With such low competition the generic should have raked in $40-60 million per annum compared to a mere $10-20 million that other dosage forms of the generic filers expect. Cipla’s Advair Diskus, a combination of inhalation powder and a device to administer, both of which score high on complexity, were expected to be out in a year (but impeded by plant clearance). Industry leader Sun Pharma is now operating at the high end of complexity with patent protection for its leading drug Ilumya, which took the innovator route for biologics. Approved for psoriasis, Ilumya has initiated trials for another indication as well. The peak sales estimates are in the range of $300-350 million for the one indication.
Erosion, a given
Innovator, generics, speciality, biosimilar — erosion is a given in pharmaceutical products. It is only the period of protection and slope of erosion that may differ. Innovators are protected by exclusivity for a period of 20 years, that may include 7-10 years for development.

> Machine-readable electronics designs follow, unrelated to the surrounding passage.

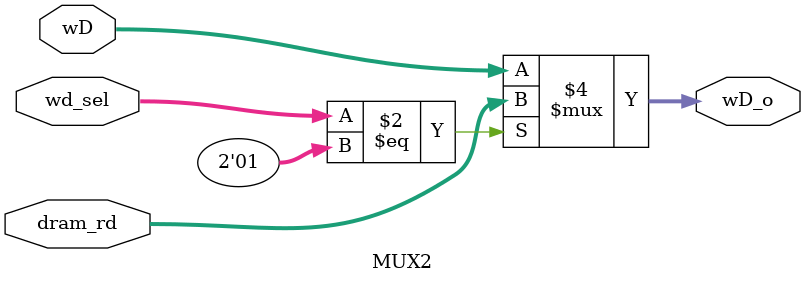
<source format=v>

module MUX2(
    input [1:0] wd_sel,
    input [31:0] dram_rd,
    input [31:0] wD,
    output reg [31:0] wD_o
    );
    
    always @ (*) begin
        if(wd_sel == 2'b01) wD_o = dram_rd;
        else                wD_o = wD;
    end
    
endmodule

</source>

Evergreening was practised where new patents were introduced at the end of protection, but FDA plugged it by restricting the 30-month stay to one per ANDA, on being challenged. After the exclusivity, erosion can range up to 95 per cent on day-1 of a generic launch, depending on the complexity of the product and the number of filers and is sometimes even discontinued in small molecules.
To deal with such a challenge, Pfizer, for instance, split Upjohn with legacy of patent drugs portfolio as the division needed a separate focus. With a short window of 8-10 years, innovators raise prices by 8-10 per cent every year to maximise profits. Even in Biologics with complex manufacturing, the slope of erosion will be evident if not punishing. For a lucrative product like Humira (biologic) with $17 billion in sales, 11 applications may have been approved so far targeting launch in 2023.
Thus, pharma companies always need to be on their toes, looking for ways to plug the gaps and protect their profitability.